What to work on:
Determine how many lines in the records hold "output", then give that number by itself.

Records for the exercise:
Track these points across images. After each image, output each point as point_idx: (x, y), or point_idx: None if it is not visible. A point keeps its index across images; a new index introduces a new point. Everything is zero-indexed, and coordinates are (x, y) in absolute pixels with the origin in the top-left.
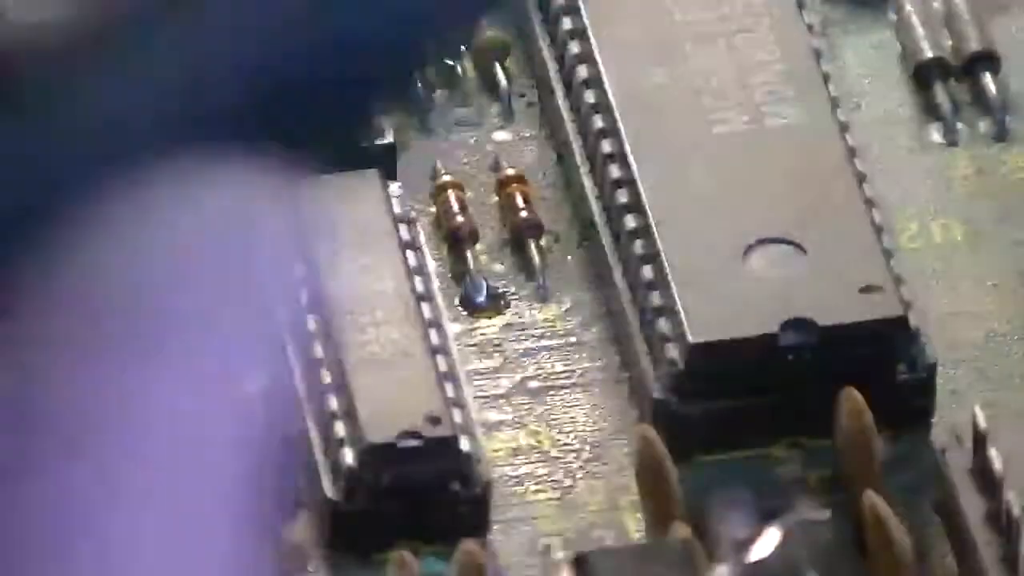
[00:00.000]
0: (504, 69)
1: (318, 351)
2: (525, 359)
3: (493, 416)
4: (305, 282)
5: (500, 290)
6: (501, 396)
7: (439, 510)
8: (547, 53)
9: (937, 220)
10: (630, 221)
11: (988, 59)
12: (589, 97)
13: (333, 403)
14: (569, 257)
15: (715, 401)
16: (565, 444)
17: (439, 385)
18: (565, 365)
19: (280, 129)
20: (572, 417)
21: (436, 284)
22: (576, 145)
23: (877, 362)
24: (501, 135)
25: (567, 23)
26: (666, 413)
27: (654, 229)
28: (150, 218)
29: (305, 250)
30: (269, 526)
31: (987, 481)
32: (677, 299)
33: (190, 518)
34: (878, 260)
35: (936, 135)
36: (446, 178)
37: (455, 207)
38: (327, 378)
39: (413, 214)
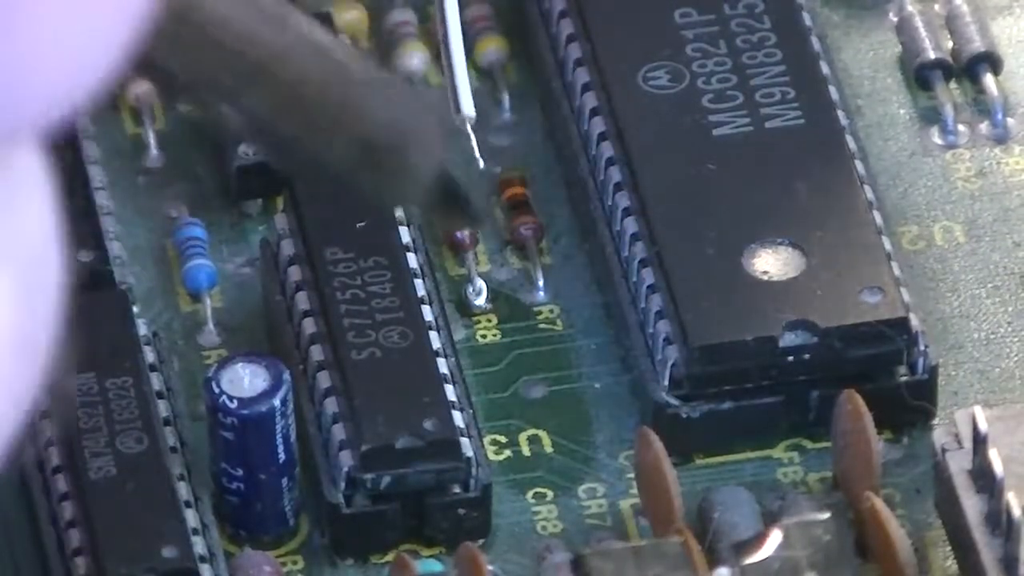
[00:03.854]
0: (504, 71)
1: (318, 353)
2: (525, 361)
3: (493, 418)
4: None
5: (500, 292)
6: (501, 398)
7: (439, 512)
8: (548, 56)
9: (938, 222)
10: (631, 224)
11: (989, 60)
12: (590, 100)
13: (333, 406)
14: (569, 259)
15: (715, 403)
16: (565, 446)
17: (439, 388)
18: (565, 367)
19: None
20: (572, 419)
21: (437, 286)
22: (577, 147)
23: (878, 364)
24: (501, 136)
25: (568, 26)
26: (666, 415)
27: (655, 231)
28: None
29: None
30: None
31: (987, 482)
32: (677, 302)
33: None
34: (879, 262)
35: (937, 137)
36: None
37: None
38: (327, 381)
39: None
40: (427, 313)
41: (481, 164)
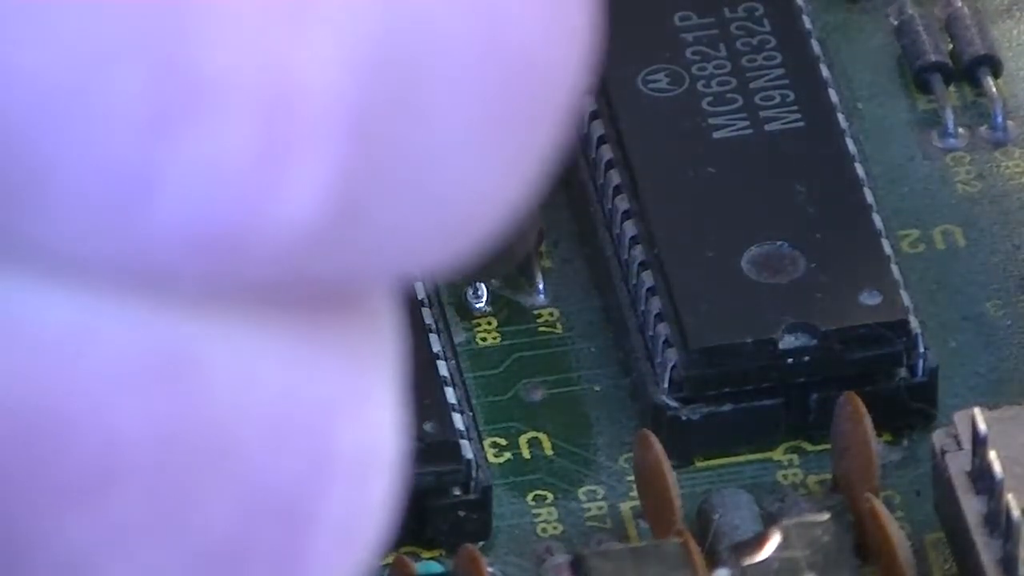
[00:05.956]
0: None
1: None
2: (525, 364)
3: (493, 421)
4: None
5: (500, 295)
6: (501, 401)
7: (439, 514)
8: None
9: (938, 225)
10: (630, 227)
11: (989, 63)
12: (589, 103)
13: None
14: (569, 263)
15: (715, 405)
16: (565, 448)
17: (439, 390)
18: (565, 370)
19: None
20: (572, 421)
21: (436, 289)
22: (576, 151)
23: (878, 366)
24: None
25: None
26: (666, 417)
27: (654, 234)
28: None
29: None
30: None
31: (986, 483)
32: (677, 304)
33: None
34: (879, 264)
35: (937, 140)
36: None
37: None
38: None
39: None
40: (427, 316)
41: None
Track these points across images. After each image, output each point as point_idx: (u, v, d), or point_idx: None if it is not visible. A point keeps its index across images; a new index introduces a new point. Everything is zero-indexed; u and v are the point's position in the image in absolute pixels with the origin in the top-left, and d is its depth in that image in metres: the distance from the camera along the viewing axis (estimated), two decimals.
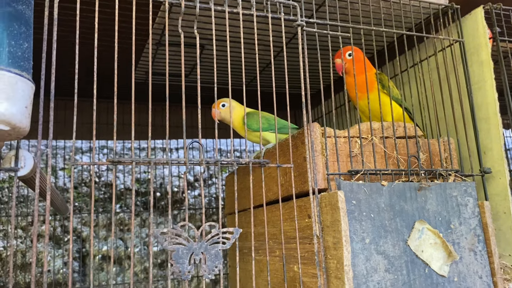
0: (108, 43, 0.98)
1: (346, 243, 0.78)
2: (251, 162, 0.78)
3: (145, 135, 2.02)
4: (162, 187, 2.33)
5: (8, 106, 0.57)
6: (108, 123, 1.91)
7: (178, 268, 0.69)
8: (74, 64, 0.70)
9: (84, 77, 0.75)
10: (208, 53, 1.30)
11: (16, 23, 0.60)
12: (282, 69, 1.13)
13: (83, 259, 2.16)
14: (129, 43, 0.91)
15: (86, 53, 0.75)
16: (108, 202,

Solution to this exercise:
2